A noite, nos submetemos a escolha existente do menu peregrino, entre galinha e lentilha, regada a uma gelada e cara ($) coca cola, fazendo com que nosso sono chegasse mais rápido e que o novo dia , pudesse nos levar para um universo diferente daquele que estávamos presenciando. Tomara !!!

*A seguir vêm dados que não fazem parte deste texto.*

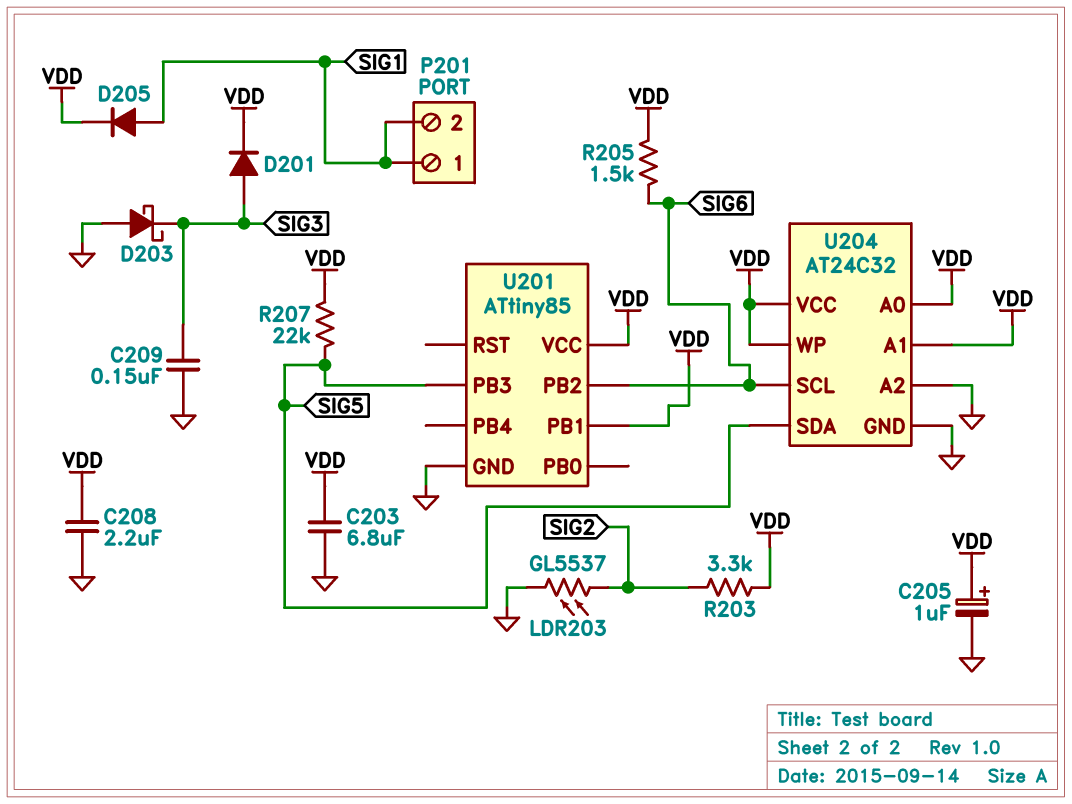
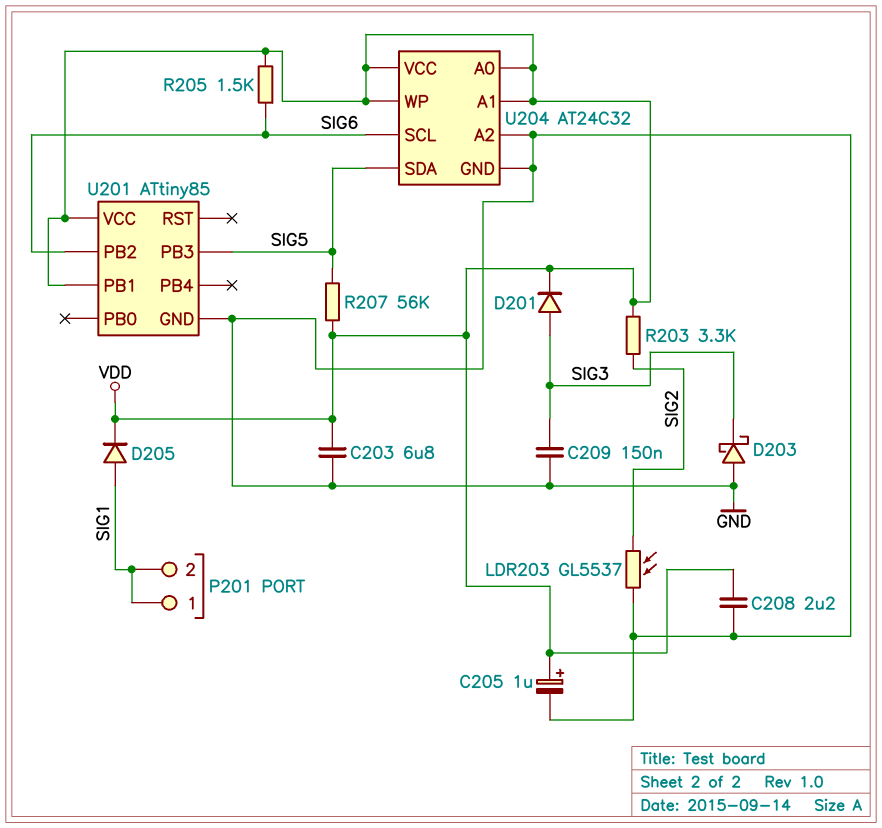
R207: 22k (SIG5, VDD) -> 56k (SIG5, VDD)

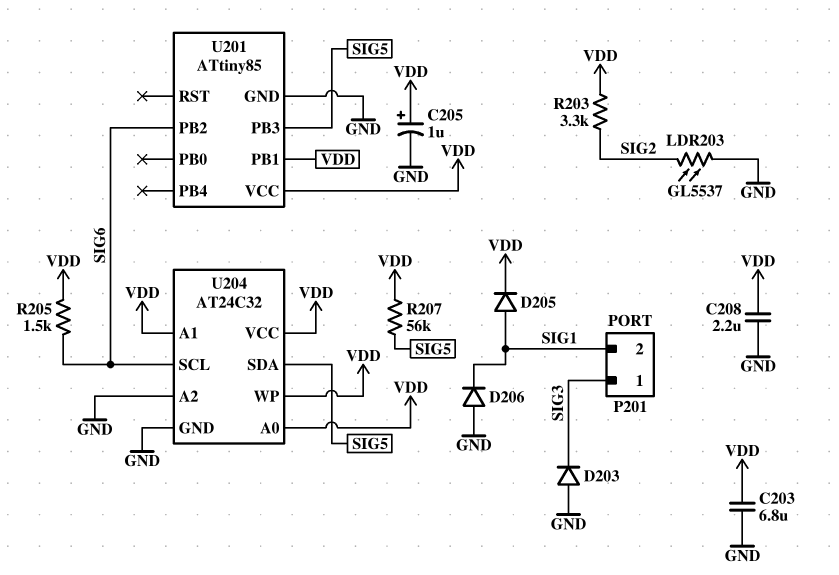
C209: 150nF (GND, SIG3) -> none
D201: diode (A SIG3, K VDD) -> none
D203: schottky (A GND, K SIG3) -> diode (A GND, K SIG3)
D206: none -> diode (A GND, K SIG1)
P201 pin 1: SIG1 -> SIG3

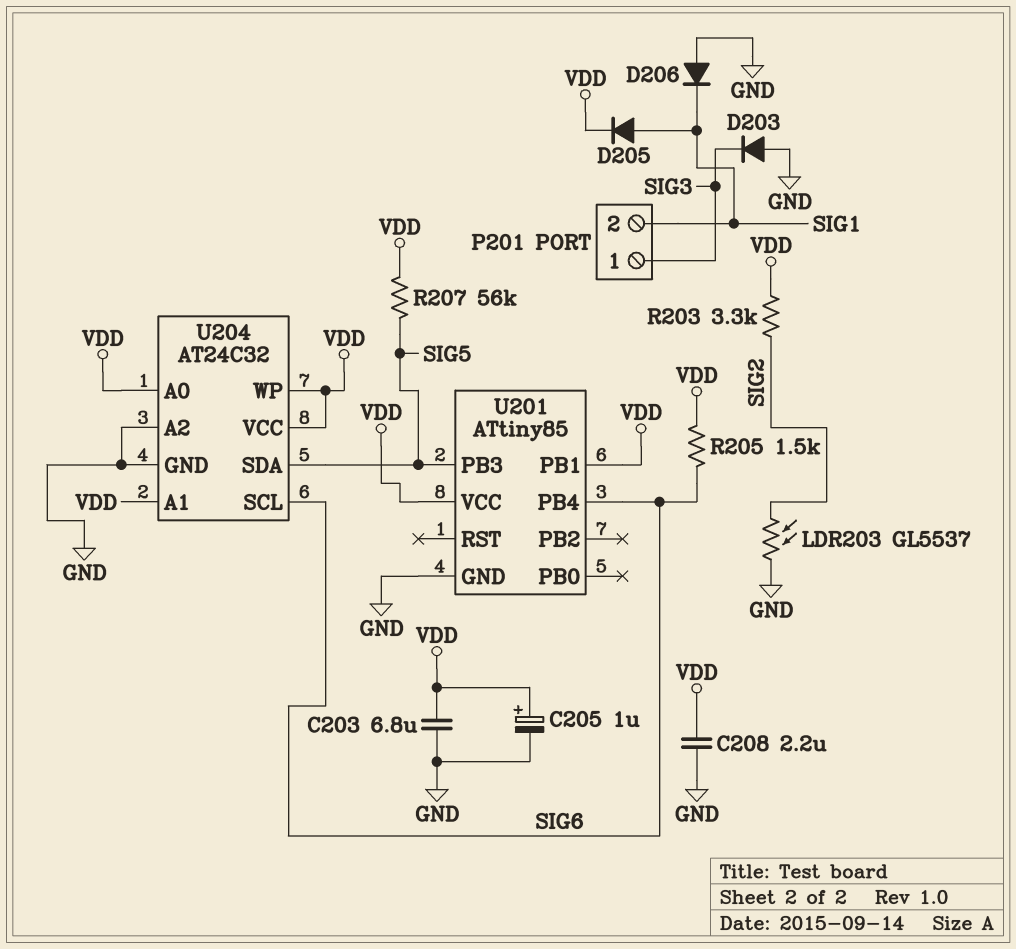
U201 pin PB2: SIG6 -> none
U201 pin PB4: none -> SIG6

Uma nota triste, para nós ( eu e a Simone) que dentro das limitações do idioma, estávamos conseguindo colecionar alguns parceiros e fazendo alguns vínculos com amigos da caminhada. Pois foi com tristeza que vimos algumas pessoas queridas do dia a dia das relações chegando extenuadas no albergue e este já lotado, tendo que obrigatoriamente negar auxílio e guarida a estas pessoas, como foi o caso do nosso amigo francês, (Messie Cristian), que cheio de bolhas, cheio de assaduras nos pés, do calor , da poeira e do cansaço, não teve alternativa de poder continuar, sendo carregado de ambulância, para a próxima parada, onde foi acomodado e teve um tratamento médico adequado as suas necessidades. Mas, era sim muito ruim ver as pessoas desoladas e sem alternativa. Trecho triste, trecho difícil, trecho para esquecer, e etapa complicada. Assim também é o caminho, e isso a gente teve de conhecer de forma chata e de forma quase impossível de poder ajudar e tentar contribuir. Mas nada que não pudéssemos aguentar. A próxima etapa já nos esperava e esta é uma das certezas do caminho. Vencer a cada dia e seguir sempre em frente! Quase nada diferente de nossas vidas.